* [Exercise directions]: Take the line that holds "Çağatay Ulusoy'" and every line after it to the end of the entries, and repeat them exactly without the pictures.
** Opening Records shown block **
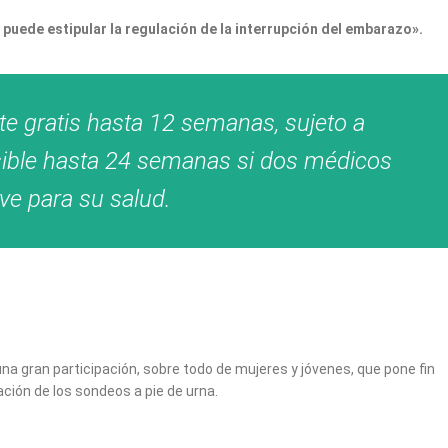
y puede estipular la regulación de la interrupción del embarazo».
te gratis hasta 12 semanas, sujeto a
sible hasta 24 semanas si dos médicos
ve para su salud.
una gran participación, sobre todo de mujeres y jóvenes, que pone fin
cación de los sondeos a pie de urna.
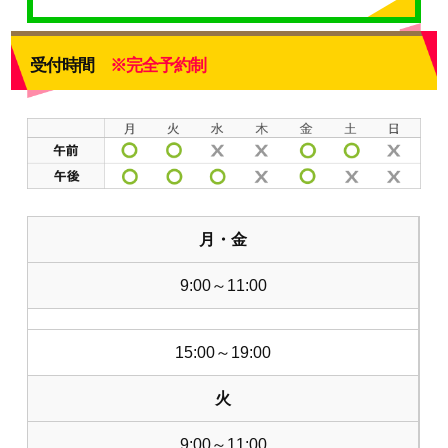
受付時間
※完全予約制
月・金
9:00～11:00
15:00～19:00
火
9:00～11:00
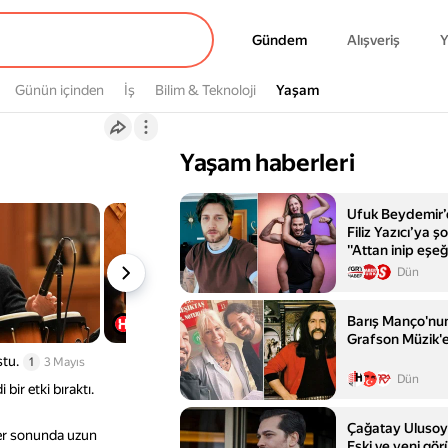
Gündem
Gündem
Alışveriş
Y
Günün içinden
İş
Bilim & Teknoloji
Yaşam
Yaşam
Yaşam haberleri
Ufuk Beydemir’d
Filiz Yazıcı’ya 
''Attan inip eşeğ
Dün
Barış Manço'nun
Grafson Müzik'e
ştu.
1
3 Mayıs
Dün
ir etki bıraktı.
Çağatay Ulusoy'
ser sonunda uzun
Eski ve yeni gör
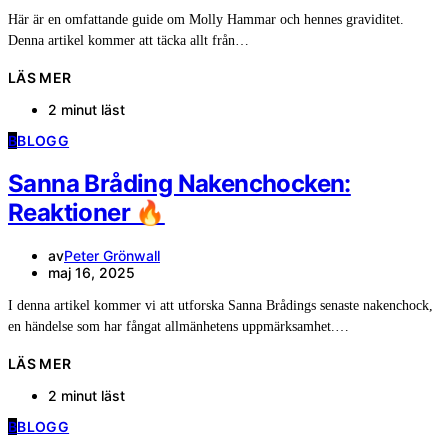
Här är en omfattande guide om Molly Hammar och hennes graviditet.
Denna artikel kommer att täcka allt från…
LÄS MER
2 minut läst
B
BLOGG
Sanna Bråding Nakenchocken:
Reaktioner 🔥
av
Peter Grönwall
maj 16, 2025
I denna artikel kommer vi att utforska Sanna Brådings senaste nakenchock,
en händelse som har fångat allmänhetens uppmärksamhet.…
LÄS MER
2 minut läst
B
BLOGG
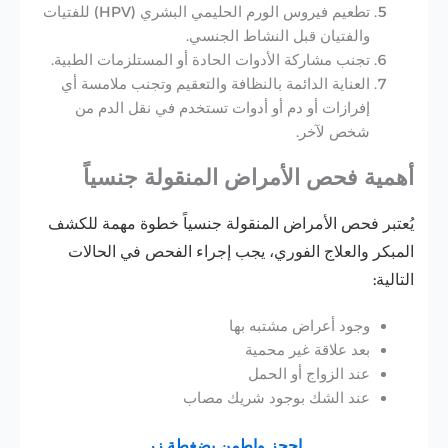
تطعيم فيروس الورم الحليمي البشري (HPV)
للفتيات
والفتيان قبل النشاط الجنسي.
تجنب مشاركة الأدوات الحادة أو المستلزمات الطبية.
العناية الدائمة بالنظافة والتعقيم وتجنب ملامسة أي
إفرازات أو دم أو أدوات تستخدم في نقل الدم من
شخص لآخر.
أهمية فحص الأمراض المنقولة جنسياً
يُعتبر فحص الأمراض المنقولة جنسياً خطوة مهمة للكشف
المبكر والعلاج الفوري، يجب إجراء الفحص في الحالات
التالية:
وجود أعراض مشتبه بها
بعد علاقة غير محمية
عند الزواج أو الحمل
عند الشك بوجود شريك مصاب
احجز واطمن بضغطة زر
** Closing Records shown block **
* [Answer area]:
Çağatay Ulusoy'
ser sonunda uzun
Eski ve yeni gör
Här är en omfattande guide om Molly Hammar och hennes graviditet.
Denna artikel kommer att täcka allt från…
LÄS MER
2 minut läst
B
BLOGG
Sanna Bråding Nakenchocken:
Reaktioner 🔥
av
Peter Grönwall
maj 16, 2025
I denna artikel kommer vi att utforska Sanna Brådings senaste nakenchock,
en händelse som har fångat allmänhetens uppmärksamhet.…
LÄS MER
2 minut läst
B
BLOGG
تطعيم فيروس الورم الحليمي البشري (HPV)
للفتيات
والفتيان قبل النشاط الجنسي.
تجنب مشاركة الأدوات الحادة أو المستلزمات الطبية.
العناية الدائمة بالنظافة والتعقيم وتجنب ملامسة أي
إفرازات أو دم أو أدوات تستخدم في نقل الدم من
شخص لآخر.
أهمية فحص الأمراض المنقولة جنسياً
يُعتبر فحص الأمراض المنقولة جنسياً خطوة مهمة للكشف
المبكر والعلاج الفوري، يجب إجراء الفحص في الحالات
التالية:
وجود أعراض مشتبه بها
بعد علاقة غير محمية
عند الزواج أو الحمل
عند الشك بوجود شريك مصاب
احجز واطمن بضغطة زر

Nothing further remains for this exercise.